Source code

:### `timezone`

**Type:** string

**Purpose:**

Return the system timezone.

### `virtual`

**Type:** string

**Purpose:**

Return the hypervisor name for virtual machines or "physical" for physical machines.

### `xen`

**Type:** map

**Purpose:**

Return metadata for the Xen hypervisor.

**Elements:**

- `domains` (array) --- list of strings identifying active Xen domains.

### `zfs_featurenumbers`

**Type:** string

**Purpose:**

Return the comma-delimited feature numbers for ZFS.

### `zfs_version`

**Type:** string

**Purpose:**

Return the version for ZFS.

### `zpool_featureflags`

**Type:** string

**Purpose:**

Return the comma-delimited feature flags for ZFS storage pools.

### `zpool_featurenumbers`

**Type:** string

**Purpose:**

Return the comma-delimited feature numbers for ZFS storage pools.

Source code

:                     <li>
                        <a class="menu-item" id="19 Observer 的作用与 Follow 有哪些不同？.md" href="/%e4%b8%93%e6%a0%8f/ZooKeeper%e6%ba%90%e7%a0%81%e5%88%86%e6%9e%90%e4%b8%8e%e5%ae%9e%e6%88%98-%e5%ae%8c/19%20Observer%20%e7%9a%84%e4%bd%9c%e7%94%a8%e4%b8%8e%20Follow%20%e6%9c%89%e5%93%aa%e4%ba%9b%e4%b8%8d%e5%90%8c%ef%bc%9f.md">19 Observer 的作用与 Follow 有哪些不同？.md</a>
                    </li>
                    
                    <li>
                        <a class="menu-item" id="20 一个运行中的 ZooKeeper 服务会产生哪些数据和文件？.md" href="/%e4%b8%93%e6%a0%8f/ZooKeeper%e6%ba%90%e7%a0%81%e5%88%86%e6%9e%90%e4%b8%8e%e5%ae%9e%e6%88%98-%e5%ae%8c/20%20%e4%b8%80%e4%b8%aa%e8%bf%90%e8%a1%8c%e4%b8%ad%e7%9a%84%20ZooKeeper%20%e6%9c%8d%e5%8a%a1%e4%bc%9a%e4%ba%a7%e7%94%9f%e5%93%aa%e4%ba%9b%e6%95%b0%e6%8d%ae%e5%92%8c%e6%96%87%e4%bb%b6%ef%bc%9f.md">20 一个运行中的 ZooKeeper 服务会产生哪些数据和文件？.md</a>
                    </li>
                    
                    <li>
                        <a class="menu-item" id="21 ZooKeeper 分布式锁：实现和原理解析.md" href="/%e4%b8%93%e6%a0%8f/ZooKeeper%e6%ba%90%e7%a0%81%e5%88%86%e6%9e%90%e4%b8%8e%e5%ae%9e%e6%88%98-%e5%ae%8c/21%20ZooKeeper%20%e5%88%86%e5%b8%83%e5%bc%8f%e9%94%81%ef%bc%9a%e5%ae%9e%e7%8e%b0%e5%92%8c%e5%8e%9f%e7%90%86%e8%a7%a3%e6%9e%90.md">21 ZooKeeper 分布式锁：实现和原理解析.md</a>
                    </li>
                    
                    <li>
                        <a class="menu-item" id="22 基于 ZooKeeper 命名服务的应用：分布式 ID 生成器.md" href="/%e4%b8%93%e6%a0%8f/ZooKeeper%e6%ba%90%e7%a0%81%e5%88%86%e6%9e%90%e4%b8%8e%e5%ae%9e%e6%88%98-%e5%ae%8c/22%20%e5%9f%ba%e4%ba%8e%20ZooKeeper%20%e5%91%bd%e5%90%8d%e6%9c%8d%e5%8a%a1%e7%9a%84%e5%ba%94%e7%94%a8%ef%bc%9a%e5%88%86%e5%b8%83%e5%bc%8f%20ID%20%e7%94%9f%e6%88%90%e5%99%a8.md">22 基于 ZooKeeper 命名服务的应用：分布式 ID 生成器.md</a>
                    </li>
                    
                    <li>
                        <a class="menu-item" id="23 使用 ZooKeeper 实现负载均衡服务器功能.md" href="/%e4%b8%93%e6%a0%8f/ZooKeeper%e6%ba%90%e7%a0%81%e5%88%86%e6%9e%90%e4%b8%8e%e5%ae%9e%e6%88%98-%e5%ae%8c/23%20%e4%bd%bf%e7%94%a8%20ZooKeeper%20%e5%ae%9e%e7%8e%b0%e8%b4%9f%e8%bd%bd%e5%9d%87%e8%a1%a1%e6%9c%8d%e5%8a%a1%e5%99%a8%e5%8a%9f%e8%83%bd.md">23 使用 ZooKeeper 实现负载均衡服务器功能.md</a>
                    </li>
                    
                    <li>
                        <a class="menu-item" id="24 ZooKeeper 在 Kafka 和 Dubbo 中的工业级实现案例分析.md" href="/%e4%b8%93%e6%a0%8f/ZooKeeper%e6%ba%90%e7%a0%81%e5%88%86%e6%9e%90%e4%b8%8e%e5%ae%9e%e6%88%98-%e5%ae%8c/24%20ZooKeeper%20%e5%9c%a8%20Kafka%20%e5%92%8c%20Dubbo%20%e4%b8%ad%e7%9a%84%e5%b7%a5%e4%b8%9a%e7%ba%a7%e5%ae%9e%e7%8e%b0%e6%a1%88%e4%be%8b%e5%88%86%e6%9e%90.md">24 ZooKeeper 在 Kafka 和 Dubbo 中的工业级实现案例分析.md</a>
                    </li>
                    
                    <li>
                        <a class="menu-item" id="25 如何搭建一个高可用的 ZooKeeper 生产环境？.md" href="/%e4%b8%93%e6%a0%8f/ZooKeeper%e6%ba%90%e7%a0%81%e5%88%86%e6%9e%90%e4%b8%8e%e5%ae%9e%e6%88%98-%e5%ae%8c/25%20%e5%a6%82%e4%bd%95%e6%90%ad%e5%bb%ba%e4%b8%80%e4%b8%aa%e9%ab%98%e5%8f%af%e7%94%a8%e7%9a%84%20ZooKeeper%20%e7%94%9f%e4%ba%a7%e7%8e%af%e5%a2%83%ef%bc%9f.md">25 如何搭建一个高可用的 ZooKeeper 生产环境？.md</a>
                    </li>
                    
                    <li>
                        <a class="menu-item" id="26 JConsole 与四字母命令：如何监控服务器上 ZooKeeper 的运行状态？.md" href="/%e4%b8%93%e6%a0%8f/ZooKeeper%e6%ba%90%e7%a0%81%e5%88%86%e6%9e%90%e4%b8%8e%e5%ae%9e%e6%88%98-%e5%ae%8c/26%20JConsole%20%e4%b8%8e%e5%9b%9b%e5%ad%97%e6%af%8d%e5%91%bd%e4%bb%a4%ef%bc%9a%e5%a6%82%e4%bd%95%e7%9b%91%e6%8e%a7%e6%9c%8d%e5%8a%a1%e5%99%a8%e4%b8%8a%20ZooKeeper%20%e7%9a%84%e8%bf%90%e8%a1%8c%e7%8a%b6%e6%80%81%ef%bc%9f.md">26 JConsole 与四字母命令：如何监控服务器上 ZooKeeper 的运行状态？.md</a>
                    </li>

________

**What the exercise asks**: Your answer should be the lines of the listing above between the line holding "active Xen domains." and the line holding "Return the comma-delimited feature numbers for ZFS storage", inclusive, restated word for word and alone.

**Output of the task**:
- `domains` (array) --- list of strings identifying active Xen domains.

### `zfs_featurenumbers`

**Type:** string

**Purpose:**

Return the comma-delimited feature numbers for ZFS.

### `zfs_version`

**Type:** string

**Purpose:**

Return the version for ZFS.

### `zpool_featureflags`

**Type:** string

**Purpose:**

Return the comma-delimited feature flags for ZFS storage pools.

### `zpool_featurenumbers`

**Type:** string

**Purpose:**

Return the comma-delimited feature numbers for ZFS storage pools.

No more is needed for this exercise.